I am so ready to get this party started.

I'm halfway through the surgery prep ('nuff said) and I feel like I'm just killing time until tomorrow morning when I can check myself into the hospital and get on with what I've been waiting to do for months now.

I had a blog post all prepared about my thoughts leading up to this surgery but it's in limbo right now, trapped on my ailing laptop that's currently at the Apple repair depot. Fingers crossed the computer will come back to me in working order with everything on it in tact. Back-ups have been made (save for that blog post, of course) but I'd still like to get back a working computer. After Friday's last minute squeeze to get a doctor's certification that I'm fit for surgery, coming home to a dead laptop was less than ideal timing. You won't be surprised when I tell you the extended warranty expired last month. I'll post the entry if I get it back because I just don't have the energy to recreate it right now.

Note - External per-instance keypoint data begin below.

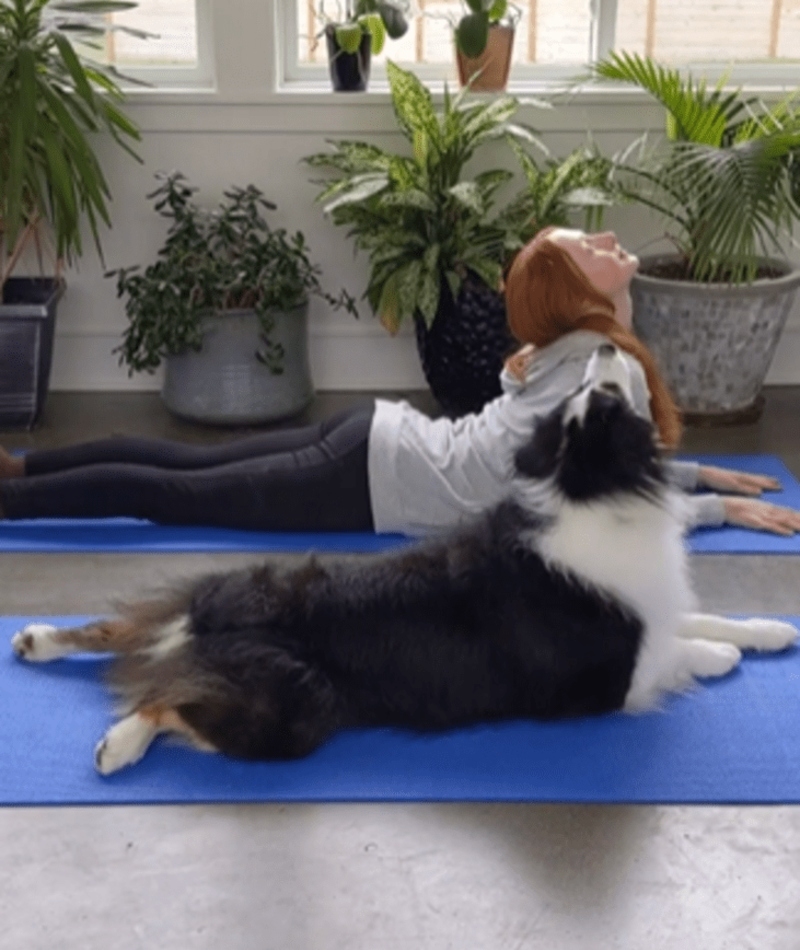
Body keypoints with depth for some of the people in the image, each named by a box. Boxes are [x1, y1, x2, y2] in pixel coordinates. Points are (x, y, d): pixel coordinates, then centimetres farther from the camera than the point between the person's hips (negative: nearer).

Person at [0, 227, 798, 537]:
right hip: (377, 485, -8)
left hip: (380, 438, 8)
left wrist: (699, 472, 23)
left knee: (183, 467, 13)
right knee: (170, 493, -4)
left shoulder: (568, 347, 13)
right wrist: (725, 508, 0)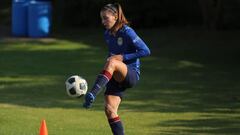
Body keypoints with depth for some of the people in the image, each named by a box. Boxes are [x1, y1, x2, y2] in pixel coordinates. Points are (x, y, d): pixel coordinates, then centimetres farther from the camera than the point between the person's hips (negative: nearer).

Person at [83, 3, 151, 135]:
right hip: (116, 77, 7)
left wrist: (122, 57, -19)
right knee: (109, 110, -10)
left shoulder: (127, 32, -11)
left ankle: (92, 95, -49)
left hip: (131, 74, -7)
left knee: (111, 63, -37)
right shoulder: (107, 34, 10)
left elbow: (146, 51, -15)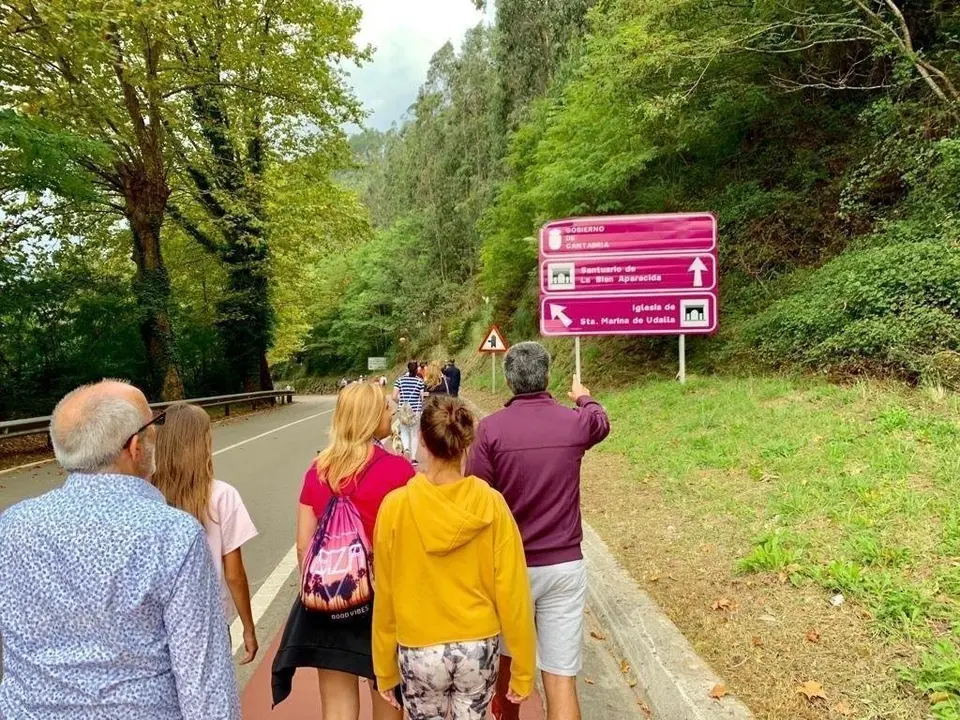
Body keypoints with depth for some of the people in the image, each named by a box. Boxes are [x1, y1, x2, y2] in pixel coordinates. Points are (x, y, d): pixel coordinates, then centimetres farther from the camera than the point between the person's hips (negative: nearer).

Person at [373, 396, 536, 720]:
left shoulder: (395, 506, -14)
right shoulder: (492, 504, -13)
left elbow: (386, 595, -6)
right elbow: (512, 592, -10)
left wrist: (384, 668, 7)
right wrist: (523, 670, 2)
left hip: (419, 651, 0)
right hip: (479, 648, 1)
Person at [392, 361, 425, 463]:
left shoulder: (400, 380, 0)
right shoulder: (420, 381, -3)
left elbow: (394, 397, -3)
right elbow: (423, 397, -4)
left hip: (403, 410, 1)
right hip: (417, 410, -1)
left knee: (404, 431, 18)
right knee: (415, 434, 10)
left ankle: (406, 448, -7)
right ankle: (413, 457, 9)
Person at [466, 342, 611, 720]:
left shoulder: (490, 428, -12)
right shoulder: (575, 421, -4)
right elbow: (601, 421, 21)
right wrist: (583, 397, 44)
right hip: (565, 565, 1)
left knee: (504, 655, 24)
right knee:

Thankfully, I invested in a keyboard for the iPad, which allows me to type this now. My Feet First photo of the day is rather dull, since I didn't leave the house today other than to deliver some carrot cake to a neighbor, who herself went through a similar surgery just last week. Next week we plan to recuperate together over Netflix and a cup of tea.

The rest of the carrot cake is currently taunting me from the kitchen.

No thanks, I couldn't eat another thing. Chicken broth and peach jello are just so filling.